[Saved entries]

◆ ◆ ◆ ◆ ◆

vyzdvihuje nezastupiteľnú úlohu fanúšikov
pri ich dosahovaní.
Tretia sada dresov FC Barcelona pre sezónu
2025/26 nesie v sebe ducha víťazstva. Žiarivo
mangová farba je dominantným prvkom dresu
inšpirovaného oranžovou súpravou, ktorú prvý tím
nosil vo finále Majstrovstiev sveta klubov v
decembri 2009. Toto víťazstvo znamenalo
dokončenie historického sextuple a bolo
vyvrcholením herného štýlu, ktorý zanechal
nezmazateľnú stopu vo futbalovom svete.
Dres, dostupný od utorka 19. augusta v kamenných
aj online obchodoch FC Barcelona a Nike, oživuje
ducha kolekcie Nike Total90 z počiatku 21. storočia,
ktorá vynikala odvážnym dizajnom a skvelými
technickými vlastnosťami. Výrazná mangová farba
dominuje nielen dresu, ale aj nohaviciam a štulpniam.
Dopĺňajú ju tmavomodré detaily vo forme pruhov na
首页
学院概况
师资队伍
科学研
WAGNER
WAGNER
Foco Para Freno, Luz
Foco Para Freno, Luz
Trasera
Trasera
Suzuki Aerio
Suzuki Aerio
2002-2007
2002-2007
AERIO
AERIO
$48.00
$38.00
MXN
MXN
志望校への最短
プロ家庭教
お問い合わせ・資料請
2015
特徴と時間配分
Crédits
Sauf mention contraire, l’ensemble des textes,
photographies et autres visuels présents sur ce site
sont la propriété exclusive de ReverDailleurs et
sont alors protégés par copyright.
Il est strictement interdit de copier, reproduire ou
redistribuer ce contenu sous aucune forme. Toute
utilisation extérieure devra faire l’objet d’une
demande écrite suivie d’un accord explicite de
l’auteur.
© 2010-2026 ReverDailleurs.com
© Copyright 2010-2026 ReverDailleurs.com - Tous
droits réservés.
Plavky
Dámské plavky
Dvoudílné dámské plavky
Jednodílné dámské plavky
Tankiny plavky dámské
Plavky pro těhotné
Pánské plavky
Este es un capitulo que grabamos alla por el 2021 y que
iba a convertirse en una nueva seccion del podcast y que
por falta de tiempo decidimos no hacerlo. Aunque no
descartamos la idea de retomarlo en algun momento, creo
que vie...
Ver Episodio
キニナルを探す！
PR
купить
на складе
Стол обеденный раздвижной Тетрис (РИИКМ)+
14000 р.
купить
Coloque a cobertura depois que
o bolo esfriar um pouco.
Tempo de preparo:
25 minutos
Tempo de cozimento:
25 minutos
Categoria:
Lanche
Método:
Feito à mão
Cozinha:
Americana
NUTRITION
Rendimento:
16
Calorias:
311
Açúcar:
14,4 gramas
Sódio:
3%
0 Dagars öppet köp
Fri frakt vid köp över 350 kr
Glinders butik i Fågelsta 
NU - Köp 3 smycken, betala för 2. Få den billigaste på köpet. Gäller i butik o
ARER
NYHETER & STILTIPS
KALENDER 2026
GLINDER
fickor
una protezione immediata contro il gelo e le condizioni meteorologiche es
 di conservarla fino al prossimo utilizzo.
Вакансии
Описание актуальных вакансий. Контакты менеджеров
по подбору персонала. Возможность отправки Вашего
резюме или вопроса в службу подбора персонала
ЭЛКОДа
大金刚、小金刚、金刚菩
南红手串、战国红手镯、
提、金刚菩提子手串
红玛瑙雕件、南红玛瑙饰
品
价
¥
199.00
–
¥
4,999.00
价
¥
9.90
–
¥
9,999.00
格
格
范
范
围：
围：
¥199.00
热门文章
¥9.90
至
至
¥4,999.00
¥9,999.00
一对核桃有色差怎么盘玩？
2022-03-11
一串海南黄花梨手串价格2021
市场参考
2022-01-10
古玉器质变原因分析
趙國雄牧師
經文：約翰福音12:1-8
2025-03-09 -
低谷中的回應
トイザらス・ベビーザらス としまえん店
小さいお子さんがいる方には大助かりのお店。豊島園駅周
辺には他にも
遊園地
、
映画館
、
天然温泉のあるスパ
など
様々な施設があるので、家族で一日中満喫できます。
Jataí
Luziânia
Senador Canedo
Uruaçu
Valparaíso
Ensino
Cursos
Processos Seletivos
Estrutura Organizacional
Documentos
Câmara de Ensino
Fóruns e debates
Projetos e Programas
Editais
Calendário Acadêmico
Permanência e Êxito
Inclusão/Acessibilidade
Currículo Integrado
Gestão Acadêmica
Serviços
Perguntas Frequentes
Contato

◆ ◆ ◆ ◆ ◆

Exercise aim> Give back all the text from the data above with every "Trasera" swapped for "Delantera". Leave everything else as it is.

Response area>
vyzdvihuje nezastupiteľnú úlohu fanúšikov
pri ich dosahovaní.
Tretia sada dresov FC Barcelona pre sezónu
2025/26 nesie v sebe ducha víťazstva. Žiarivo
mangová farba je dominantným prvkom dresu
inšpirovaného oranžovou súpravou, ktorú prvý tím
nosil vo finále Majstrovstiev sveta klubov v
decembri 2009. Toto víťazstvo znamenalo
dokončenie historického sextuple a bolo
vyvrcholením herného štýlu, ktorý zanechal
nezmazateľnú stopu vo futbalovom svete.
Dres, dostupný od utorka 19. augusta v kamenných
aj online obchodoch FC Barcelona a Nike, oživuje
ducha kolekcie Nike Total90 z počiatku 21. storočia,
ktorá vynikala odvážnym dizajnom a skvelými
technickými vlastnosťami. Výrazná mangová farba
dominuje nielen dresu, ale aj nohaviciam a štulpniam.
Dopĺňajú ju tmavomodré detaily vo forme pruhov na
首页
学院概况
师资队伍
科学研
WAGNER
WAGNER
Foco Para Freno, Luz
Foco Para Freno, Luz
Delantera
Delantera
Suzuki Aerio
Suzuki Aerio
2002-2007
2002-2007
AERIO
AERIO
$48.00
$38.00
MXN
MXN
志望校への最短
プロ家庭教
お問い合わせ・資料請
2015
特徴と時間配分
Crédits
Sauf mention contraire, l’ensemble des textes,
photographies et autres visuels présents sur ce site
sont la propriété exclusive de ReverDailleurs et
sont alors protégés par copyright.
Il est strictement interdit de copier, reproduire ou
redistribuer ce contenu sous aucune forme. Toute
utilisation extérieure devra faire l’objet d’une
demande écrite suivie d’un accord explicite de
l’auteur.
© 2010-2026 ReverDailleurs.com
© Copyright 2010-2026 ReverDailleurs.com - Tous
droits réservés.
Plavky
Dámské plavky
Dvoudílné dámské plavky
Jednodílné dámské plavky
Tankiny plavky dámské
Plavky pro těhotné
Pánské plavky
Este es un capitulo que grabamos alla por el 2021 y que
iba a convertirse en una nueva seccion del podcast y que
por falta de tiempo decidimos no hacerlo. Aunque no
descartamos la idea de retomarlo en algun momento, creo
que vie...
Ver Episodio
キニナルを探す！
PR
купить
на складе
Стол обеденный раздвижной Тетрис (РИИКМ)+
14000 р.
купить
Coloque a cobertura depois que
o bolo esfriar um pouco.
Tempo de preparo:
25 minutos
Tempo de cozimento:
25 minutos
Categoria:
Lanche
Método:
Feito à mão
Cozinha:
Americana
NUTRITION
Rendimento:
16
Calorias:
311
Açúcar:
14,4 gramas
Sódio:
3%
0 Dagars öppet köp
Fri frakt vid köp över 350 kr
Glinders butik i Fågelsta 
NU - Köp 3 smycken, betala för 2. Få den billigaste på köpet. Gäller i butik o
ARER
NYHETER & STILTIPS
KALENDER 2026
GLINDER
fickor
una protezione immediata contro il gelo e le condizioni meteorologiche es
 di conservarla fino al prossimo utilizzo.
Вакансии
Описание актуальных вакансий. Контакты менеджеров
по подбору персонала. Возможность отправки Вашего
резюме или вопроса в службу подбора персонала
ЭЛКОДа
大金刚、小金刚、金刚菩
南红手串、战国红手镯、
提、金刚菩提子手串
红玛瑙雕件、南红玛瑙饰
品
价
¥
199.00
–
¥
4,999.00
价
¥
9.90
–
¥
9,999.00
格
格
范
范
围：
围：
¥199.00
热门文章
¥9.90
至
至
¥4,999.00
¥9,999.00
一对核桃有色差怎么盘玩？
2022-03-11
一串海南黄花梨手串价格2021
市场参考
2022-01-10
古玉器质变原因分析
趙國雄牧師
經文：約翰福音12:1-8
2025-03-09 -
低谷中的回應
トイザらス・ベビーザらス としまえん店
小さいお子さんがいる方には大助かりのお店。豊島園駅周
辺には他にも
遊園地
、
映画館
、
天然温泉のあるスパ
など
様々な施設があるので、家族で一日中満喫できます。
Jataí
Luziânia
Senador Canedo
Uruaçu
Valparaíso
Ensino
Cursos
Processos Seletivos
Estrutura Organizacional
Documentos
Câmara de Ensino
Fóruns e debates
Projetos e Programas
Editais
Calendário Acadêmico
Permanência e Êxito
Inclusão/Acessibilidade
Currículo Integrado
Gestão Acadêmica
Serviços
Perguntas Frequentes
Contato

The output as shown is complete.